Life cycle energy-carbon-water footprint assessment of an existing coal power plant retrofitted with calcium looping (CaL) based CCS system

Abstract

The current study uses a detailed process based LCA model to evaluate the life cycle energy, carbon and water footprint of an existing 660 MWe supercritical coal powerplant in India retrofitted with the calcium looping based CCS system. LCA of the base case is followed by a sensitivity analysis to analyze effect of variation of different input parameters on the output performance metrics such as life cycle energy input, EROI, life cycle GHG emissions and life cycle blue water consumption. Further, the performance of calcium looping is compared with other mature CCS technologies such as MEA and oxycombustion, which are also retrofitted to the same existing coal power plant.
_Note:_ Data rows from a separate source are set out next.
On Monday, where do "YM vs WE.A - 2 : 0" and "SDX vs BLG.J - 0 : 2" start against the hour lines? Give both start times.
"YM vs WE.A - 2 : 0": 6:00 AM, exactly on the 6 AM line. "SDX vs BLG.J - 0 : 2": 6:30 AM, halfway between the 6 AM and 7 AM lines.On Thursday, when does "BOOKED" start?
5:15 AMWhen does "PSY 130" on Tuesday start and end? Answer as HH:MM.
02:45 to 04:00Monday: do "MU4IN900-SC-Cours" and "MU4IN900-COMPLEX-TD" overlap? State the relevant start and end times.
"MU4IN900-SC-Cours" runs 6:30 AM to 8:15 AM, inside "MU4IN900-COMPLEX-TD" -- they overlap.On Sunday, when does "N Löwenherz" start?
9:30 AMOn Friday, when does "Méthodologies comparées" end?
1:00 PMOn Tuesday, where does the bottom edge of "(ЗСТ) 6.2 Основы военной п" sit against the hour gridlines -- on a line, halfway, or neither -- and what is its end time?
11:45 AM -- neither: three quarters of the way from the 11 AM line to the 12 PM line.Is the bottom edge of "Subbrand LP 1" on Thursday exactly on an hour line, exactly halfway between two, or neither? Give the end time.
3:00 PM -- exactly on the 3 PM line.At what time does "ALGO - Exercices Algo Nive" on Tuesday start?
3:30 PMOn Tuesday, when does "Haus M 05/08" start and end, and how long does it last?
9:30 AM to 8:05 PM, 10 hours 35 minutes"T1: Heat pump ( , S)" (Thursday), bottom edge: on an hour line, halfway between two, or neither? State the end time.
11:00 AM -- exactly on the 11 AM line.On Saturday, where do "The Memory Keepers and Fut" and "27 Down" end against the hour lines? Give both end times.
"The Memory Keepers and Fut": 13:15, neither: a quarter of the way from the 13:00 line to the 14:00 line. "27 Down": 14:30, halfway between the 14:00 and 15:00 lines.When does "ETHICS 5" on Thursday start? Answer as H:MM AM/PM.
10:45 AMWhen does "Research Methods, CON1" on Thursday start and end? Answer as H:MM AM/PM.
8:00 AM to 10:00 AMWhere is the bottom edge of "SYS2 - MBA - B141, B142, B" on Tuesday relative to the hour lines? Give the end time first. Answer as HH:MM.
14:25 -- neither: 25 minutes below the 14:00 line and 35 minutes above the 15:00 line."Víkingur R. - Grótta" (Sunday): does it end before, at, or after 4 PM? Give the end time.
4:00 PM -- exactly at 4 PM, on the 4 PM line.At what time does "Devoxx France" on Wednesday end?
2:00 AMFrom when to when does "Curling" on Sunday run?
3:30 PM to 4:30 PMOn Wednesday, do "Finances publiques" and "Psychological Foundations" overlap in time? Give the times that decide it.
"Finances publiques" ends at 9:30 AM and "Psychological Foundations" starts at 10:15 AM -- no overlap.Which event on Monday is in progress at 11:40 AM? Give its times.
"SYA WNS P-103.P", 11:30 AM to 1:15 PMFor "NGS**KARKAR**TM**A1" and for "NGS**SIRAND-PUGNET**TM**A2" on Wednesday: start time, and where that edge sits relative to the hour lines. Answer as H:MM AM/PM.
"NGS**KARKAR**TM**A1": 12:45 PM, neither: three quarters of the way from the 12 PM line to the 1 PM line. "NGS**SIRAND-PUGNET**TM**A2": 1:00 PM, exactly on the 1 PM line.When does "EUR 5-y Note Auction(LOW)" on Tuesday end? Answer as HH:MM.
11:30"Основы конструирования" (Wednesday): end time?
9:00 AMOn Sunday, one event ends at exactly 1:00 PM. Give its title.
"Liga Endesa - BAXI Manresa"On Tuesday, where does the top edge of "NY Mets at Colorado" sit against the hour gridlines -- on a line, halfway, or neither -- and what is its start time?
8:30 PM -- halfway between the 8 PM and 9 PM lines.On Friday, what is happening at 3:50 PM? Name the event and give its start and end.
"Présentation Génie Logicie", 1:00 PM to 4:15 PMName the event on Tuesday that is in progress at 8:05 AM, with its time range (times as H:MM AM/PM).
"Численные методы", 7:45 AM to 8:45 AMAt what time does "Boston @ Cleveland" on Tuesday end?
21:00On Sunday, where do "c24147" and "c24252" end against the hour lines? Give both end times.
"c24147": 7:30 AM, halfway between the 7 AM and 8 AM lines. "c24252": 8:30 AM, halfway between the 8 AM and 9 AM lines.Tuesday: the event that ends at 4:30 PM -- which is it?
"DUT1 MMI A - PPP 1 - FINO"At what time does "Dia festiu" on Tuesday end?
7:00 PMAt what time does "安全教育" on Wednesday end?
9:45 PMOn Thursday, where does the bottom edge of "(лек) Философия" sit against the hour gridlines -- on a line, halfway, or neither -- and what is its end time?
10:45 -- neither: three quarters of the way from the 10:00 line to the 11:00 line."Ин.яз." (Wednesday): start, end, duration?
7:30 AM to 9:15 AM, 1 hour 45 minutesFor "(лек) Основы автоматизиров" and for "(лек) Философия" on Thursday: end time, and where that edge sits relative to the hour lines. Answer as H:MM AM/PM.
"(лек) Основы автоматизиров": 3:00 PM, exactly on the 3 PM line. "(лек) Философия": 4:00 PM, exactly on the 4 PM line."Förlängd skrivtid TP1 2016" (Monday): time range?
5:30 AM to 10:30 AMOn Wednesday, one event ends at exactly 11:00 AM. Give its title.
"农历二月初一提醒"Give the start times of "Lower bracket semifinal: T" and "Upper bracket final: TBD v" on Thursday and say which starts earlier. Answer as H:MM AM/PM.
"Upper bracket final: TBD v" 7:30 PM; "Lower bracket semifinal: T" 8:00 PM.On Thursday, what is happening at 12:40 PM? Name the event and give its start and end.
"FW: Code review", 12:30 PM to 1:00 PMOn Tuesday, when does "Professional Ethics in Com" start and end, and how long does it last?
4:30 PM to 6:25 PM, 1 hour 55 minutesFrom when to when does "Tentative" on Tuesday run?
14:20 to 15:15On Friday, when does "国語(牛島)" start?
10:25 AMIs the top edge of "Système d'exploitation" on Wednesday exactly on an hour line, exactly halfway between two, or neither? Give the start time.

Results show that, as compared to the base power plant, the life cycle energy input and life cycle blue water consumption of the integrated system using calcium looping increases by around 31 and 36% respectively, whereas EROI and life cycle GHG emissions decrease by 33–45% and 79–83% respectively. Sensitivity analysis results show that EROI has the largest variation range and change in rail transportation distance of coal leads to maximum variation in life cycle energy input, EROI and life cycle GHG emissions. Comparison of the three CCS technologies clearly shows that the integrated system using calcium looping has the lowest increase in life cycle energy input and life cycle blue water consumption and the lowest decrease in EROI. Thus, in addition to efficiently reducing CO2 emissions and enhancing power generation capacity of existing coal powerplants, use of calcium looping is also favourable from a life cycle sustainability perspective.